Where an employee is found to have committed an act or acts of misconduct it may mean that an employer no longer has trust in the employee and it would not be feasible for the employee to return to work.
Under section 98 Employment Rights Act 1998 (“ERA”) a potentially fair reason for dismissal is “some other substantial reason of a kind such as to justify the dismissal of an employee holding the position which the employee held”. This is a catch-all category to deal with reasons which are not identified elsewhere in the ERA. One example of a potentially fair reason for dismissal under this category is a breakdown of trust and confidence.
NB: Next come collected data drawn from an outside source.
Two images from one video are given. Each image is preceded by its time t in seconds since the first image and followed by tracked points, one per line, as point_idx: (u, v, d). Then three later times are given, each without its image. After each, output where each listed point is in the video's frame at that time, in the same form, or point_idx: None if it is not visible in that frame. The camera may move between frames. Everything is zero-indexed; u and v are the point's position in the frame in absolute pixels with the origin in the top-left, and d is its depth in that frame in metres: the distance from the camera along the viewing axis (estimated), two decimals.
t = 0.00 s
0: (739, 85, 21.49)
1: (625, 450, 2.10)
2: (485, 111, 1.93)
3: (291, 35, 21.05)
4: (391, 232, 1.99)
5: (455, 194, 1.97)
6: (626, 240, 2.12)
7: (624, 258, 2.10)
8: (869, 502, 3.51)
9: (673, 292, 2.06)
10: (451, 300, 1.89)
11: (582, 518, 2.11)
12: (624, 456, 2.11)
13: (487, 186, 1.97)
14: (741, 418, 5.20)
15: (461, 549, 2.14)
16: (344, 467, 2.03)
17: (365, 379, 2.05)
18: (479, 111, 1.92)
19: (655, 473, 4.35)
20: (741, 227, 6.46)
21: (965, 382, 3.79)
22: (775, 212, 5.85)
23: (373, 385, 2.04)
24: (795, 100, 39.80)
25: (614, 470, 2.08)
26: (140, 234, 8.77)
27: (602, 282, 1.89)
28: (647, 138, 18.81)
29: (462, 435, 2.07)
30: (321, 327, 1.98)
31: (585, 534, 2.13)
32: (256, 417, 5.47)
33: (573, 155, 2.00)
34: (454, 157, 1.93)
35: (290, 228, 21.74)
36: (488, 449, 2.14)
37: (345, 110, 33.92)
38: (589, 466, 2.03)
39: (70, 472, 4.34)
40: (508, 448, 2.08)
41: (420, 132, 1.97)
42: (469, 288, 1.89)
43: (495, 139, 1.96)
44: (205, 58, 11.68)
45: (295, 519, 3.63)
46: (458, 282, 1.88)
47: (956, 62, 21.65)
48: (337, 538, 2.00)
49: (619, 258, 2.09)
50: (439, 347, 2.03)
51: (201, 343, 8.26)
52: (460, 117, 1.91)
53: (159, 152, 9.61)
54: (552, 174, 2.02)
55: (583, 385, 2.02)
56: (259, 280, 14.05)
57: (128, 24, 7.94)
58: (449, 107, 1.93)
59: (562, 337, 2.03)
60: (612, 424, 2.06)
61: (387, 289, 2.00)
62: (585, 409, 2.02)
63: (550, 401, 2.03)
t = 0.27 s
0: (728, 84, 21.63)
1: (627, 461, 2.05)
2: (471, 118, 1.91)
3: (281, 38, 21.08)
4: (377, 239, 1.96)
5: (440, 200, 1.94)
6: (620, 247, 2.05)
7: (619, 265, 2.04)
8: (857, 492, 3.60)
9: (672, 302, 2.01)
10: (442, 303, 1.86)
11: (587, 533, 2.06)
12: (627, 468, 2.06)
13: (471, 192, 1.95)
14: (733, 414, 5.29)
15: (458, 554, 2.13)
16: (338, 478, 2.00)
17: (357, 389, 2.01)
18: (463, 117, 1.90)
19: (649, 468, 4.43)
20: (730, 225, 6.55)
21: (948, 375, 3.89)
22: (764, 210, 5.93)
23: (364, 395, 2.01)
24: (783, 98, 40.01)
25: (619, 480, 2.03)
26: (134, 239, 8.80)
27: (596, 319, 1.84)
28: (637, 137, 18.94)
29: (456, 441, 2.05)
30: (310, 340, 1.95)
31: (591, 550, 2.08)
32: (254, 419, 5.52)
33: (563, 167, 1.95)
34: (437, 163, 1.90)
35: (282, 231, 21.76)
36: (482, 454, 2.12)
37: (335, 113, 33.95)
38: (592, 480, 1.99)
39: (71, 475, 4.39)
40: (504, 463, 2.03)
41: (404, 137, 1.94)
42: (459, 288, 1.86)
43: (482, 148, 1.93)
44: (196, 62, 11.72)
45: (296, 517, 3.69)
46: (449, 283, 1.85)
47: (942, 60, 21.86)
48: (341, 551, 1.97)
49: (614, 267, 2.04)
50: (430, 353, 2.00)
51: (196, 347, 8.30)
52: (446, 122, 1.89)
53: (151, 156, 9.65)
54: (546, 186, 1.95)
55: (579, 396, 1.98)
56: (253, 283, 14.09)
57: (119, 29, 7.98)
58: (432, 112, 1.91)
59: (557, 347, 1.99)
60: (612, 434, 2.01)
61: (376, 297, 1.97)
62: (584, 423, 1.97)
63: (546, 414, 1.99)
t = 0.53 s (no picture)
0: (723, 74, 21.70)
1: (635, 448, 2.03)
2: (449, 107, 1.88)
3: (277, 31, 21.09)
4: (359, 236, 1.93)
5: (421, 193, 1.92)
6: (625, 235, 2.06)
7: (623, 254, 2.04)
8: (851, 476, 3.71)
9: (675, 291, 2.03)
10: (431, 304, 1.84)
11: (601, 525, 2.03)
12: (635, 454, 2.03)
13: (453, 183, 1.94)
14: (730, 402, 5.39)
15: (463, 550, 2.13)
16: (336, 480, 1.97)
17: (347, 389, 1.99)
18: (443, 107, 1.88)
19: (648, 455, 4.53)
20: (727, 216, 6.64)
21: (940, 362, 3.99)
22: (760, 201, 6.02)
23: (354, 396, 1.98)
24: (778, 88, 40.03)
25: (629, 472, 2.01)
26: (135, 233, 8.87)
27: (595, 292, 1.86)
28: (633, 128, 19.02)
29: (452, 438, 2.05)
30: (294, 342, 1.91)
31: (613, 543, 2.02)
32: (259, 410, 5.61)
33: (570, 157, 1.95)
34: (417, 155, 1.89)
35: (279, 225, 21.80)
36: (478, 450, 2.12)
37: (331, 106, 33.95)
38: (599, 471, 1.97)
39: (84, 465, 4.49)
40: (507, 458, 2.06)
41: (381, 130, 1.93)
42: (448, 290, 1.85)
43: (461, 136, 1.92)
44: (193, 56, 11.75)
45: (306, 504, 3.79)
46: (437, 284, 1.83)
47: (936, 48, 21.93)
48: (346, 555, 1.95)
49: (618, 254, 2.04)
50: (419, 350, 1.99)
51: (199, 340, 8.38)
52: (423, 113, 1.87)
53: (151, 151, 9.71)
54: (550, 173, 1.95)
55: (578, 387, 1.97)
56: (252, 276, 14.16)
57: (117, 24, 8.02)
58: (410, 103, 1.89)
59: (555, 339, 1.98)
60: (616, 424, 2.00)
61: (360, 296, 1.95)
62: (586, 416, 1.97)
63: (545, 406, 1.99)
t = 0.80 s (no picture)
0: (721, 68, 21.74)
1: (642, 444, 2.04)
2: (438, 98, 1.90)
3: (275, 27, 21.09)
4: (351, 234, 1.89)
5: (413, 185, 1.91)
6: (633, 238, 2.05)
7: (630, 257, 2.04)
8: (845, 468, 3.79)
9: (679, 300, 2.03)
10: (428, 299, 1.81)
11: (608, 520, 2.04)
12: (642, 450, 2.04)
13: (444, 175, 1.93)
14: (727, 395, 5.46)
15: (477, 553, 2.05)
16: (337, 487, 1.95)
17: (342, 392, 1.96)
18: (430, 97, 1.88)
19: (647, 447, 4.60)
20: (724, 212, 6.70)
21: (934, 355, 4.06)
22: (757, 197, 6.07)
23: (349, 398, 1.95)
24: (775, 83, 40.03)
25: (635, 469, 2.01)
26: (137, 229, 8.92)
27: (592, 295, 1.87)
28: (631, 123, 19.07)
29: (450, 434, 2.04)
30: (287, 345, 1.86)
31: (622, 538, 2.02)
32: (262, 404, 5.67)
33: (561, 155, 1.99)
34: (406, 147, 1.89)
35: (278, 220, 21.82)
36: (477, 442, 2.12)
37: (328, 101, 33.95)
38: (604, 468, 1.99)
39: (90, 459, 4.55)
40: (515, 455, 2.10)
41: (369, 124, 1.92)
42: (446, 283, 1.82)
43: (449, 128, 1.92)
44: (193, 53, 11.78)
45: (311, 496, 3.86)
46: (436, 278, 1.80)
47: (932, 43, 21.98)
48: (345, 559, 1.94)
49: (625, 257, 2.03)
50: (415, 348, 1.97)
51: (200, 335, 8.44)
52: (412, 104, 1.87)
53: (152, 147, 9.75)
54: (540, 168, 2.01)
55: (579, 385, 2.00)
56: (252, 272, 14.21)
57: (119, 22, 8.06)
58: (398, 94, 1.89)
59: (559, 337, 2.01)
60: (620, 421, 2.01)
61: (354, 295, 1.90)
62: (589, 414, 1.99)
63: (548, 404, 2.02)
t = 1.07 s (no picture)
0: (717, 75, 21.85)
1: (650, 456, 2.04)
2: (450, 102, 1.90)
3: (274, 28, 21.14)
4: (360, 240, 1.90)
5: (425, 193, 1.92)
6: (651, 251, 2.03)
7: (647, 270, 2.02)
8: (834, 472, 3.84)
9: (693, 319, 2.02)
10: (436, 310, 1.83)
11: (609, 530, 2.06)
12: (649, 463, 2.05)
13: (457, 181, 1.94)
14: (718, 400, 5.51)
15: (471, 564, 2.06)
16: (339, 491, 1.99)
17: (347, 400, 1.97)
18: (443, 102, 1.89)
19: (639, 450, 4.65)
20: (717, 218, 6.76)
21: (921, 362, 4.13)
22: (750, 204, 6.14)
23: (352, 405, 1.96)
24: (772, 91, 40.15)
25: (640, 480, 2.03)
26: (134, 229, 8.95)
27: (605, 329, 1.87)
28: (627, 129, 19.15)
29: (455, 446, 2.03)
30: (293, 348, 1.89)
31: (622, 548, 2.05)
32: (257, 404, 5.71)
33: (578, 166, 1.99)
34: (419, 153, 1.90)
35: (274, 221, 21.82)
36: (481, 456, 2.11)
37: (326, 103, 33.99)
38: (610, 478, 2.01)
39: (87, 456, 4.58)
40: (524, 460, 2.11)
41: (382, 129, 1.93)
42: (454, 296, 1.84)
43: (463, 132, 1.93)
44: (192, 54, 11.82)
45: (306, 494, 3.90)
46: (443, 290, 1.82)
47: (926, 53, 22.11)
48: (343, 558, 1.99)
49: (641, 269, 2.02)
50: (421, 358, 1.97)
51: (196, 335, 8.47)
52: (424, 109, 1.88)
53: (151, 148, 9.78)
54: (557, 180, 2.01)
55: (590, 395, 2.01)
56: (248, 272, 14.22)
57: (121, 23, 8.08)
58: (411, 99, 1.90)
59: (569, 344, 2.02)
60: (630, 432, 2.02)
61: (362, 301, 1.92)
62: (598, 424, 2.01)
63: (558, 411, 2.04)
Where an employer is seeking to rely on this reason to dismiss an employee it should always undertake a fair and thorough investigation into the allegations, and the employee should be notified that this is an allegation against them in a letter inviting them to a disciplinary hearing. Employment Tribunals have been critical of employers who attempt to use the notion of a breakdown of trust and confidence as a blanket reason for dismissal. It will be necessary for an employer to have evidence of specific circumstances which show why they no longer have faith in the employee. It will not be sufficient to simply refer to broad or vague reasons. Employers should also generally avoid relying on a breakdown in trust and confidence as the only reason for a dismissal. In a dismissal situation a breakdown in trust and confidence is often cited as a reason for dismissal linked to findings of misconduct for example that in light of the misconduct an employer has lost confidence in the employee to such an extent that is not feasible that the individual can return to work.